Vessel (2007), steel, wood, horsehair, 26 by 238 by 35 inches

 

She wanted to be making art and, after dropping out of Denver, landed a job in a private school near Charlottesville,VA. “The whole time I was teaching I was working intensely hard at my own art, developing my own forms and my own voice.” Realizing that she needed to focus more on her nascent vision, Young once again entered graduate school, this time on a full teaching fellowship to James Madison University in Harrisburg, VA. “What I needed was time to focus, and this was like a three-year residency. I really developed my own curriculum for my students, because nobody cared. But what came out was really myself as an artist.”

Young concedes that she’s been a late bloomer, but two years after earning an MFA, she was awarded the top prize in art in the state, the Virginia Museum of Fine Arts Professional Fellowship, followed by the same award 15 years later in 2014. “Those accolades mean so much when you’re first testing the waters as an artist.”

By then she was in Virginia full time. In addition to adjunct teaching,, she easily found work as a gardener, an occupation that has informed her sculpture and drawing in a multitude of ways. I first encountered Young’s work in 2002, as a juror for a show at the Delaware Center for Contemporary Art. The 12-foot-long assemblage she had submitted, called Remigration, was hands-down several cuts about the rest, a beguiling amalgam of such things as X-rays, Monarch butterfly wings, and dangling scrolls made of clay, all loosely positioned within open window frames. At the center is a shape suggestive of a human torso. The piece vaguely recalled Duchamp’s touchstone masterpiece, The Large Glass, without the fanciful and obliquely sexual references.

Ghosts (2016)

Ghosts (2016), plaster, steel, mixed media, 22 by 34 by 2 inches (each)

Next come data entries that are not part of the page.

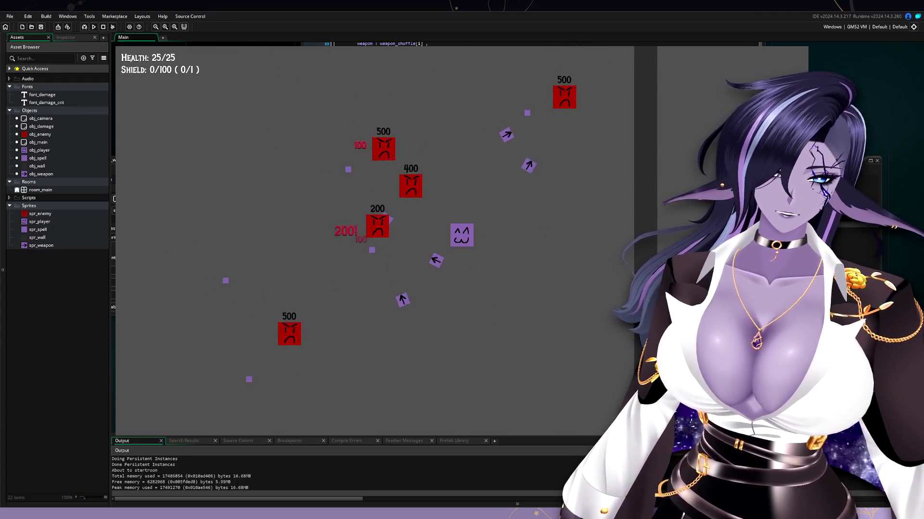
key("s")
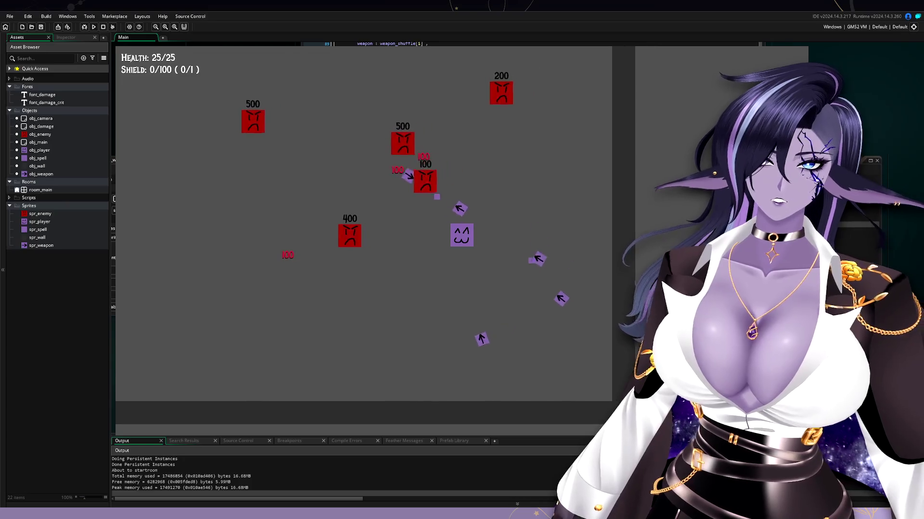
key("s")
key("d")
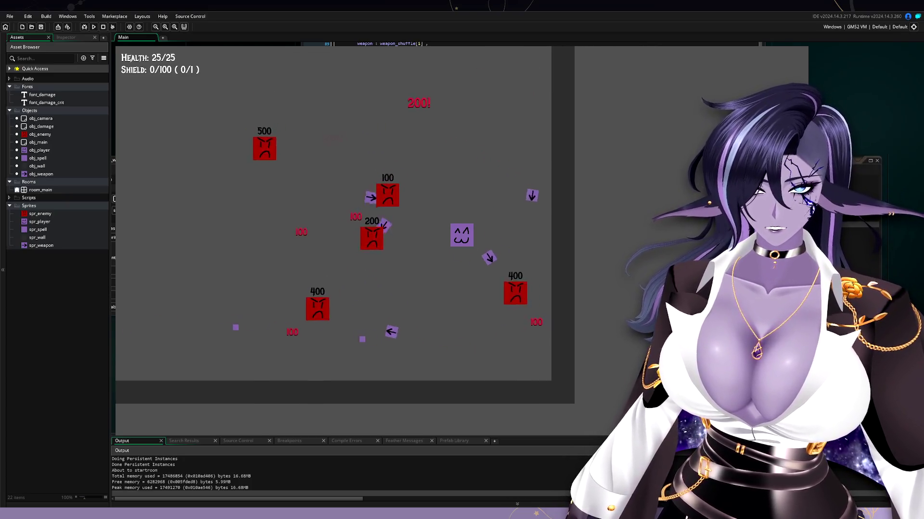
key("w")
key("a")
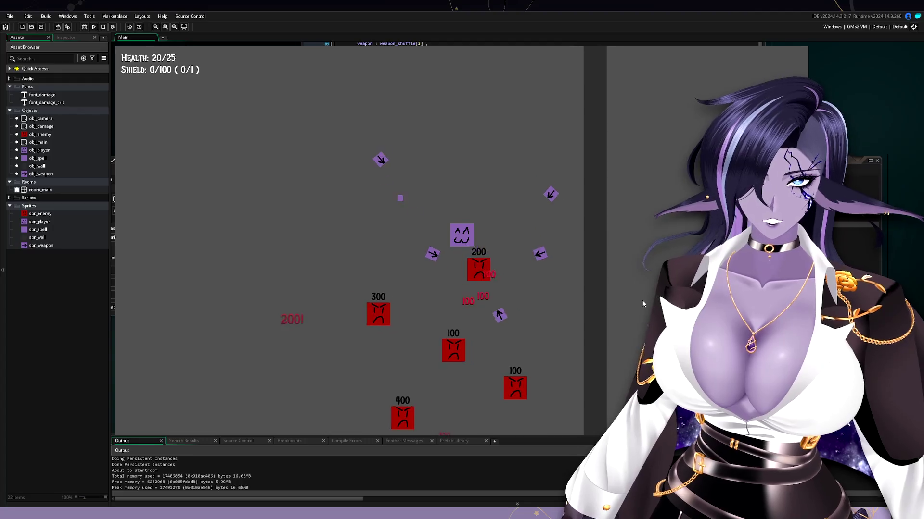
key("a")
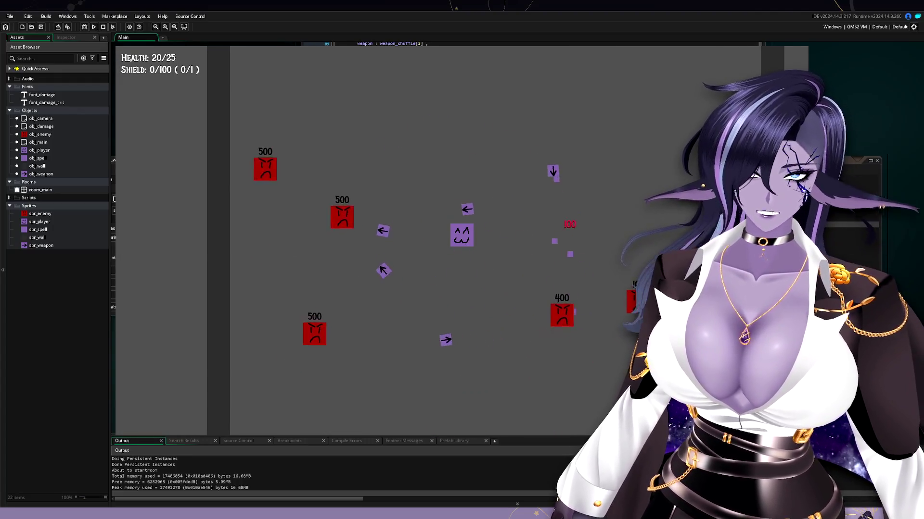
key("a")
key("s")
key("a")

Since the mid-1990s, Young has developed a rich vocabulary that alludes to the mythologies of different cultures, environmental devastation, the brutality of war, and personal loss. But none of this is realized in a tendentious or sentimental way; her materials—like horsehair, rounds of hickory, and grapevines—derive from the natural world and her vision is almost resolutely abstract. One can guess, for example, from the series called “Vessels,” some of which are up to 20 feet long, that these were inspired by the boats from Greek or Norse mythology, but they are nevertheless airy, ethereal, and fundamentally non-allusive. (They are also highly labor intensive: to make the series, Young drilled holes into the wood and then threaded or glued horsehair—up to 24 hairs per hole—into the support.)

During work on a series called “Known/Not Known,” her father became suddenly ill and quickly succumbed to cancer. “Death became a story that accompanied this work,” she recalls. Thirteen months later, her mother, too, was dead. “What was happening in my life provided the narrative.”

Copyright(c) Michael Bailey

White Luminous Room (2016), horsehair, thread, cable, 10 by 7 by 7 feet

Young’s work has never been overtly autobiographical, but in a plaster relief called Ghosts and in Transitory, an airy shimmer of two-inch squares of lead affixed to filaments on thread and copper wire, she inadvertently realized she was working through this period of loss and transition. Ghosts might allude to the four members of her family, three of whom were now gone.

Recently she has been completing large installations that depend largely on the light-trapping qualities of horsehair and the subtle gradations of tone she achieves through clustering the individual filaments together. These works seem to be taking her toward an ever-more environmental kind of art, installations that are as potent as a sudden rainstorm.

 

Ann Landi

 

 

Millicent Young

Millicent Young

 

 

 

Millicent Young has traveled widely since childhood, but now lives and works in Ruckersville, VA, while making plans to move to the Northeast soon. She has written essays and reviews for Vasari21, most recently about international photojournalist Ed Kashi.  And she has been in solo and group shows at Les Yeux du Monde Gallery, Sweet Briar College, Hillyer Art Space (Washington, DC), the National Museum for Women in the Arts, and the Jonathan Ferrara Gallery (New Orleans).

 

Top image:  Vehicle with Clay Foot (2011), 39 x 106 x 42 inches, hickory, grapevine, horse hair, adobe. All photos by Michael Bailey.